Image caption: A basic illustration that simplifies the general idea of how IDP-initiated single-sign-on works.   

With IDP-initiated SSO, as far as they user is concerned, they’ll simply enter their login credentials, and something (unseen) will happen in the background that gives them access to the company’s email client, JIRA, or whatever other digital tools and services they’re authorized to use.  

To the user, it’s practically magic, but after reading this article, you now know better.  

Which Approach to SAML Authentication Should You Use? 

The answer to that question is the dreaded response everyone hates to get: “it depends.” But the reason we say that is that there are pros and cons to both methods for SSO, and it also varies based on how you have systems set up within your organization.  

What we will say is that commercial applications often use SP-initiated SSO. However, it’s also common in SaaS scenarios to use IDP-initiated SSO because it streamlines the process by removing a step.  

As such, the answer of whether to use SP-initiated or IDP-initiated varies depending on your organization. So, do your research to figure out what works best for your specific needs. 
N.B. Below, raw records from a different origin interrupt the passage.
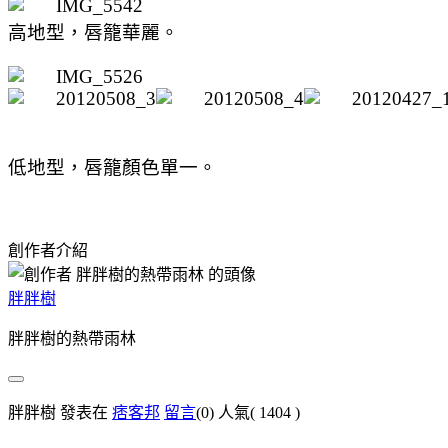
高地型，唇籠華麗。
低地型，唇籠顏色單一。
創作者介紹
胖胖樹
胖胖樹的熱帶雨林
胖胖樹 發表在
痞客邦
留言
(0)
人氣(
1404
)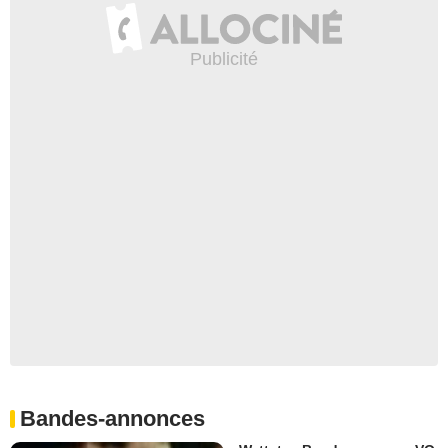
Bandes-annonces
TL;DR: The Highlights of SAML Authentication in 20 Seconds 

Security Assertion Markup Language (SAML) authentication is both the framework and protocol that has served as the foundation for most single sign-on (SSO) technologies for the past ~20 years. SAML authentication:  

  • Facilitates secure user authentication.  
  • Streamlines the authentication process in SSO (i.e., enables users to authenticate once at a central point and enjoy the benefits of being able to access all of the tools or services they’re authorized to use). 
  • Relies on public key cryptography (and its roots in PKI) to digitally sign and encrypt SAML assertions.  
  • Provides greater security by having users authenticate using a trusted identity provider.  

Final Takeaways on SAML Authentication  

As we’ve learned, SAML is a trusted framework that many businesses the world over rely on for transmitting sensitive and private user data for SSO. Using public key cryptography, it lays the groundwork for securely communicating attributes and personal identifying data between service providers and identity providers.